In this case we are going to use the grep command.

examples/find_one_person.pl

use strict;
use warnings;
use Data::Dumper qw(Dumper);

our $people;
do 'people.pl';


#print Dumper $people;
my $id = shift or die "Usage: $0 ID\n";

my ($p) = grep { $id == $_->{id} } @$people;
print Dumper $p;

The do statement is only used to load the data from the external file.

The interesting part is the grep function that filters the array base on the condition in the {} where $_ iterates over the elements of the array. Meaning on each iteration one of the hashes will be in it.

The solution is simple, the drawback is that every time we would like to find an entry, the grep call will go over all the elements. If there are many hashes in the array reference, this can take a long time.

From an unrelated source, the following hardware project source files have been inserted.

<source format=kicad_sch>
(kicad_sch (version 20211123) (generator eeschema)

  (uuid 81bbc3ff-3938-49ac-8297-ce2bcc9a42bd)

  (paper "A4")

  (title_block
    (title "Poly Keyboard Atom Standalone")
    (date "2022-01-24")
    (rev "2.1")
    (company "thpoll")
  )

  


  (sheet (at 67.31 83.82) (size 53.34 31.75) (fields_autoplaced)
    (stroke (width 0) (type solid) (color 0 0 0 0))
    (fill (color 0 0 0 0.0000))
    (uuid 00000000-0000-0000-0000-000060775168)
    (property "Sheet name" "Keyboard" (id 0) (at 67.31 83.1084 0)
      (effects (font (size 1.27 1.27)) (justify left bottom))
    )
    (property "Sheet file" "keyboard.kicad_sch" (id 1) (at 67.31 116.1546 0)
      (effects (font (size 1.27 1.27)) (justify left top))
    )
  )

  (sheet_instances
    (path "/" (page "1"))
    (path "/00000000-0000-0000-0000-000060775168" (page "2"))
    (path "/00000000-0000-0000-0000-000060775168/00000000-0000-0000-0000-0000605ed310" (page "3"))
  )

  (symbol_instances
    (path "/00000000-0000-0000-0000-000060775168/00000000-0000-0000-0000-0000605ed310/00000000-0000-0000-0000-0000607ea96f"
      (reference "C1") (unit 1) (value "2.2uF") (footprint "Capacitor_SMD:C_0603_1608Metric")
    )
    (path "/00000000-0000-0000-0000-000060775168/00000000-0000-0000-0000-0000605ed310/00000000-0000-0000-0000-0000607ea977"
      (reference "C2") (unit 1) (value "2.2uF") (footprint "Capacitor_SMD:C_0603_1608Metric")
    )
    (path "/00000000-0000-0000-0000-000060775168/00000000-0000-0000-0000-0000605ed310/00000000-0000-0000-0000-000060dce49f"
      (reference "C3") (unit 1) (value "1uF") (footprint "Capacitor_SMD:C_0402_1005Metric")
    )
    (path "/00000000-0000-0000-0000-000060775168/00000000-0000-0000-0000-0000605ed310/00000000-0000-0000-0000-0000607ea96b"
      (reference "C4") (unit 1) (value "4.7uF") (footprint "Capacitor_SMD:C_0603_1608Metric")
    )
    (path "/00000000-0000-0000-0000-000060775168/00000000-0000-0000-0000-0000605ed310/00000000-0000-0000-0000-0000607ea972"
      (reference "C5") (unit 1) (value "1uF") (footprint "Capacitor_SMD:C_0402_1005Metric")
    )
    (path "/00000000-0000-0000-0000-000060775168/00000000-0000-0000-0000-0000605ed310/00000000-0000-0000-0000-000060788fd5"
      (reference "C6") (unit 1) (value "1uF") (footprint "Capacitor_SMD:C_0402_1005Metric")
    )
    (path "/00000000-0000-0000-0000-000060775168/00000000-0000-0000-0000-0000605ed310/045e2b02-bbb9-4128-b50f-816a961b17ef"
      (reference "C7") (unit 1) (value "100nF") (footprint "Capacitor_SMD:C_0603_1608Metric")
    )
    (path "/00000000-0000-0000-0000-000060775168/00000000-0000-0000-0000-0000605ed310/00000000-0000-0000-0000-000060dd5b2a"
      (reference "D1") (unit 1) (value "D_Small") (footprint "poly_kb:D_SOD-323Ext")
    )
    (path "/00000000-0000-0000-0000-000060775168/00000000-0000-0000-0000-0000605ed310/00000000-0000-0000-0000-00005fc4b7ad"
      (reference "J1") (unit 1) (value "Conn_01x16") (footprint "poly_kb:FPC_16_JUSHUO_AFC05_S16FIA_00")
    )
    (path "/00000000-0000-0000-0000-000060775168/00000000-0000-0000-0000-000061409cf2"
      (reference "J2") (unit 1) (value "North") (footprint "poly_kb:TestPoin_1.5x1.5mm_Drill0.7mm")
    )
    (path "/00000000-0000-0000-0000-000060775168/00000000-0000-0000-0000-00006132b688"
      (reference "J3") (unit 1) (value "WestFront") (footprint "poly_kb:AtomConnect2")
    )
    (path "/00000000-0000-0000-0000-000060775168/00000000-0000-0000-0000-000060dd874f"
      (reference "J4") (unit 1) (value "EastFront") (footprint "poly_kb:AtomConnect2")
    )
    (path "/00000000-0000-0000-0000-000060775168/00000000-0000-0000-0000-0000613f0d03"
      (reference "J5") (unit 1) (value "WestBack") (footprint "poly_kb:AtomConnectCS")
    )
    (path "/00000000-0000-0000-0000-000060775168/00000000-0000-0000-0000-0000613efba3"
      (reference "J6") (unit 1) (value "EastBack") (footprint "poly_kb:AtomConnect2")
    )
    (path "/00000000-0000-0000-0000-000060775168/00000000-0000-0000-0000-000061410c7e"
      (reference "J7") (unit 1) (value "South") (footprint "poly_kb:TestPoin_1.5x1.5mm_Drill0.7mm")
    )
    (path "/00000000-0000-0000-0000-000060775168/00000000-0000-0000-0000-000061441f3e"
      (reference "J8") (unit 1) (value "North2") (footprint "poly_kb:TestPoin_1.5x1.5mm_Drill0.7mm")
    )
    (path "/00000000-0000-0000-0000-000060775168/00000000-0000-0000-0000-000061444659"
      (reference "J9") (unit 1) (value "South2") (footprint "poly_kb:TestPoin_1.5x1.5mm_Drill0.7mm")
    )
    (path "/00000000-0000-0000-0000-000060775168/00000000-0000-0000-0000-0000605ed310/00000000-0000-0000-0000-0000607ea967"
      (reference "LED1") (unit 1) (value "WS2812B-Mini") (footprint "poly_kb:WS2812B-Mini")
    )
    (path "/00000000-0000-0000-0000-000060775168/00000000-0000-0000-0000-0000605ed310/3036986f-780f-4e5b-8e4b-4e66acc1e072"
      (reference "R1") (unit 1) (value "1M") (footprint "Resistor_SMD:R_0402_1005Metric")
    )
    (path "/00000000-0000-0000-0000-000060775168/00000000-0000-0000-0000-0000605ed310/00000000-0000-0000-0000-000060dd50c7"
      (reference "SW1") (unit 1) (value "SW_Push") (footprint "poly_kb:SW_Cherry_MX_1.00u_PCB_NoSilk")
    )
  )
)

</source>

Finding a single entry using 'first'

the List::Util provides a function called first that works exaclty as grep does, but it will stop iterating over the array once the first match was found.

examples/find_first_person.pl

use strict;
use warnings;
use Data::Dumper qw(Dumper);
use List::Util qw(first);

our $people;
do 'people.pl';


#print Dumper $people;
my $id = shift or die "Usage: $0 ID\n";

my ($p) = first { $id == $_->{id} } @$people;
print Dumper $p;

The speed improvement will be measurable only if there are many elements in the array, and if the element we are looking for is early in the array. Though I have not measure at what value of "many" and "early" this can be measured.

Find several entries

For the the third solution we create a lookup-hash where the keys are the ID values and the values are the small hashes. Once we have this the look-up is trivially fast as it is just a hash lookup. We use the map function for this that will transform each hash ref (found in $_) to a key-value pair where $_->{id} is the key.

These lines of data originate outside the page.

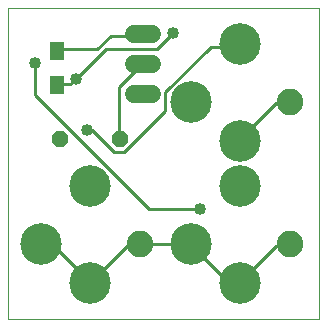
<source format=gtl>
G75*
%MOIN*%
%OFA0B0*%
%FSLAX25Y25*%
%IPPOS*%
%LPD*%
%AMOC8*
5,1,8,0,0,1.08239X$1,22.5*
%
%ADD10C,0.00000*%
%ADD11OC8,0.05200*%
%ADD12R,0.04724X0.05906*%
%ADD13C,0.06000*%
%ADD14C,0.13843*%
%ADD15C,0.08858*%
%ADD16C,0.01000*%
%ADD17C,0.04000*%
D10*
X0003500Y0001000D02*
X0003500Y0104711D01*
X0107201Y0104711D01*
X0107201Y0001000D01*
X0003500Y0001000D01*
D11*
X0021000Y0061000D03*
X0041000Y0061000D03*
D12*
X0019750Y0079041D03*
X0019750Y0090459D03*
D13*
X0045500Y0086000D02*
X0051500Y0086000D01*
X0051500Y0096000D02*
X0045500Y0096000D01*
X0045500Y0076000D02*
X0051500Y0076000D01*
D14*
X0064465Y0073500D03*
X0081000Y0060508D03*
X0081000Y0045291D03*
X0064465Y0026000D03*
X0081000Y0013008D03*
X0031000Y0013008D03*
X0014465Y0026000D03*
X0031000Y0045291D03*
X0081000Y0092791D03*
D15*
X0097535Y0073500D03*
X0097535Y0026000D03*
X0047535Y0026000D03*
D16*
X0046900Y0025300D01*
X0043300Y0025300D01*
X0031600Y0013600D01*
X0031000Y0013008D01*
X0030700Y0013600D01*
X0019000Y0025300D01*
X0014500Y0025300D01*
X0014465Y0026000D01*
X0038800Y0056800D02*
X0042400Y0056800D01*
X0055900Y0070300D01*
X0055900Y0076600D01*
X0071200Y0091900D01*
X0080200Y0091900D01*
X0081000Y0092791D01*
X0097535Y0073500D02*
X0097300Y0073000D01*
X0092800Y0073000D01*
X0081100Y0061300D01*
X0081000Y0060508D01*
X0067600Y0037900D02*
X0050500Y0037900D01*
X0012700Y0075700D01*
X0012700Y0086500D01*
X0019750Y0090459D02*
X0019900Y0091000D01*
X0033400Y0091000D01*
X0037900Y0095500D01*
X0047800Y0095500D01*
X0048500Y0096000D01*
X0053200Y0091000D02*
X0036100Y0091000D01*
X0026200Y0081100D01*
X0024400Y0079300D01*
X0019900Y0079300D01*
X0019750Y0079041D01*
X0029800Y0064000D02*
X0031600Y0064000D01*
X0038800Y0056800D01*
X0041000Y0061000D02*
X0040600Y0061300D01*
X0040600Y0078400D01*
X0047800Y0085600D01*
X0048500Y0086000D01*
X0053200Y0091000D02*
X0058600Y0096400D01*
X0064000Y0026200D02*
X0047800Y0026200D01*
X0047535Y0026000D01*
X0064000Y0026200D02*
X0064465Y0026000D01*
X0064900Y0025300D01*
X0076600Y0013600D01*
X0080200Y0013600D01*
X0081000Y0013008D01*
X0081100Y0013600D01*
X0092800Y0025300D01*
X0097300Y0025300D01*
X0097535Y0026000D01*
D17*
X0067600Y0037900D03*
X0029800Y0064000D03*
X0026200Y0081100D03*
X0012700Y0086500D03*
X0058600Y0096400D03*
M02*

</source>
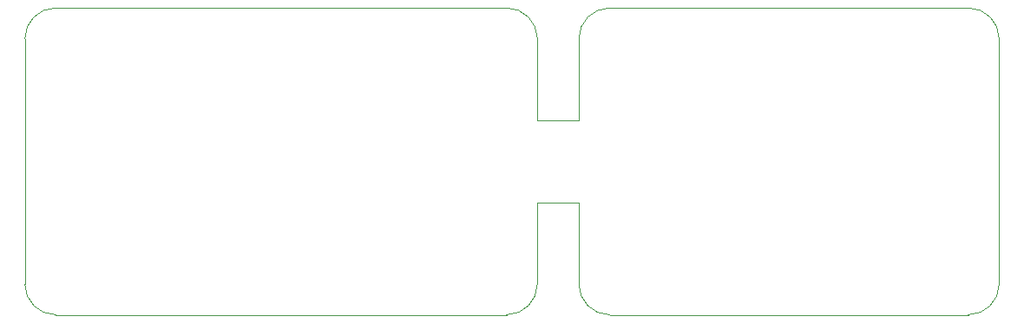
<source format=gm1>
%TF.GenerationSoftware,KiCad,Pcbnew,8.0.6*%
%TF.CreationDate,2024-11-27T14:42:17+08:00*%
%TF.ProjectId,UINIO-DAPLink,55494e49-4f2d-4444-9150-4c696e6b2e6b,Version 5.0.0*%
%TF.SameCoordinates,PX6192070PY5393438*%
%TF.FileFunction,Profile,NP*%
%FSLAX46Y46*%
G04 Gerber Fmt 4.6, Leading zero omitted, Abs format (unit mm)*
G04 Created by KiCad (PCBNEW 8.0.6) date 2024-11-27 14:42:17*
%MOMM*%
%LPD*%
G01*
G04 APERTURE LIST*
%TA.AperFunction,Profile*%
%ADD10C,0.100000*%
%TD*%
G04 APERTURE END LIST*
D10*
X44000000Y-30000000D02*
X0Y-30000000D01*
X51050000Y-3000000D02*
G75*
G02*
X54050000Y0I3000000J0D01*
G01*
X89050000Y0D02*
G75*
G02*
X92050000Y-3000000I0J-3000000D01*
G01*
X89050000Y-30000000D02*
X54050000Y-30000000D01*
X-3000000Y-27000000D02*
X-3000000Y-3000000D01*
X0Y0D02*
X44000000Y0D01*
X44000000Y0D02*
G75*
G02*
X47000000Y-3000000I0J-3000000D01*
G01*
X0Y-30000000D02*
G75*
G02*
X-3000000Y-27000000I0J3000000D01*
G01*
X92050000Y-3000000D02*
X92050000Y-27000000D01*
X-3000000Y-3000000D02*
G75*
G02*
X0Y0I3000000J0D01*
G01*
X54050000Y-30000000D02*
G75*
G02*
X51050000Y-27000000I0J3000000D01*
G01*
X47000000Y-3000000D02*
X47000000Y-11000000D01*
X54050000Y0D02*
X89050000Y0D01*
X47000000Y-11000000D02*
X51050000Y-11000000D01*
X47000000Y-19000000D02*
X51050000Y-19000000D01*
X47000000Y-27000000D02*
X47000000Y-19000000D01*
X51050000Y-3000000D02*
X51050000Y-11000000D01*
X92050000Y-27000000D02*
G75*
G02*
X89050000Y-30000000I-3000000J0D01*
G01*
X47000000Y-27000000D02*
G75*
G02*
X44000000Y-30000000I-3000000J0D01*
G01*
X51050000Y-27000000D02*
X51050000Y-19000000D01*
M02*

</source>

examples/find_many_people.pl

use strict;
use warnings;
use Data::Dumper qw(Dumper);

our $people;
do 'people.pl';


my %lookup = map { $_->{id} => $_ } @$people;
#print Dumper \%lookup;

die "Usage: $0 IDs\n" if not @ARGV;
foreach my $id (@ARGV) {
    print Dumper $lookup{$id};
}

In this case we have an up-front cost of building the hash which takes some time and uses some memory, but once we have that our look-up is much faster. This will be better if we need to lookup several entries in one run of the code.

Is the extra memory usage substantial?

It looks like as if we doubled the memory we needed as we have created a new hash with every element of the original array. This is not really the case however. The new big hash holds references the hashes in the original array and the actual data of these small hashes is not copied.

As an exercise, you could use Devel::Size to measure the memory usage of the Perl variables and to measure the memory usage of the Perl script.

I am quite sure the growth is negligible.